Your goal is to create wake word detection that is:
- **Private**: Audio processed locally, minimal retention
- **Efficient**: Low CPU (<5%), low memory (<100MB)
- **Accurate**: Low false positive rate (<1/hour)
- **Test-Driven**: All features have tests first

**Critical Reminders**:
1. Write tests before implementation
2. Never store audio to disk
3. Keep buffer minimal (<2 seconds)
4. Apply performance patterns (VAD, quantization)

Overview

This skill implements privacy-first wake word detection using openWakeWord and proven always-listening patterns for a JARVIS-style assistant. It focuses on low-latency, low-resource keyword spotting that runs offline and clears audio immediately to preserve privacy. The workflow is test-driven and optimized for CPU, memory, and false positive reduction.

How this skill works

The detector captures audio from a local input stream, buffers a short sliding window, and runs a lightweight model inference when enough audio accumulates.
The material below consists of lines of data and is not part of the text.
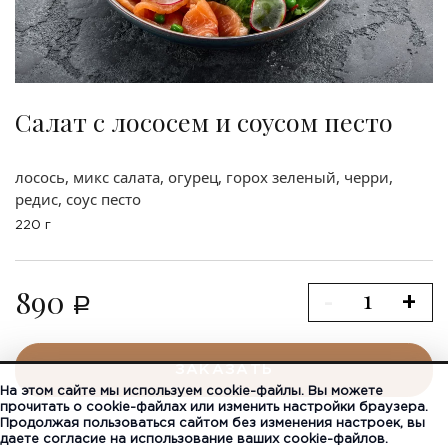
Салат с лососем и соусом песто
лосось, микс салата, огурец, горох зеленый, черри,
редис, соус песто
220 г
890
-
+
a
ЗАКАЗАТЬ
На этом сайте мы используем cookie-файлы. Вы можете
прочитать о cookie-файлах или изменить настройки браузера.
Продолжая пользоваться сайтом без изменения настроек, вы
даете согласие на использование ваших cookie-файлов.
It applies optimizations such as VAD checks, batch or quantized inference, and memory-mapped model loading to minimize CPU and RAM. On detection the buffer is cleared immediately and a callback is invoked; no raw audio is stored or sent externally.

When to use it

  • Offline activation phrase detection for a local assistant (e.g., "Hey JARVIS")
  • Always-listening systems where privacy and local processing are required
  • Resource-constrained devices needing <5% CPU and <100MB memory
  • Prototyping or deploying wake-word models with TDD and verification
  • Environments where cloud audio streaming is unacceptable for compliance

Best practices

  • Start with tests: write failing tests for detection, privacy, and performance
  • Keep audio buffer minimal (<= 1.5–2.0 seconds) and clear immediately after use
  • Run VAD to skip inference for silence and reduce CPU usage
  • Use quantized or optimized ONNX models and memory-map large files
  • Confirm detections with a short confirmation window to reduce false positives

Example use cases

  • Trigger a local skill or command processor when user says the activation phrase
  • Always-listening kiosk or home assistant that must never send audio off-device
  • Embedded systems or Raspberry Pi deployments requiring strict resource caps
  • Automated tests that validate detection thresholds, CPU, and memory budgets
  • Integrating with a higher-level confirmation layer to lower false alarms

FAQ

How is user privacy preserved?

Audio is processed locally, buffers are minimal, and raw audio is cleared immediately after detection; nothing is stored or forwarded.

How do I reduce false positives?

Combine confidence thresholds with short confirmation windows, average recent detections, and run VAD to avoid spurious triggers on noise.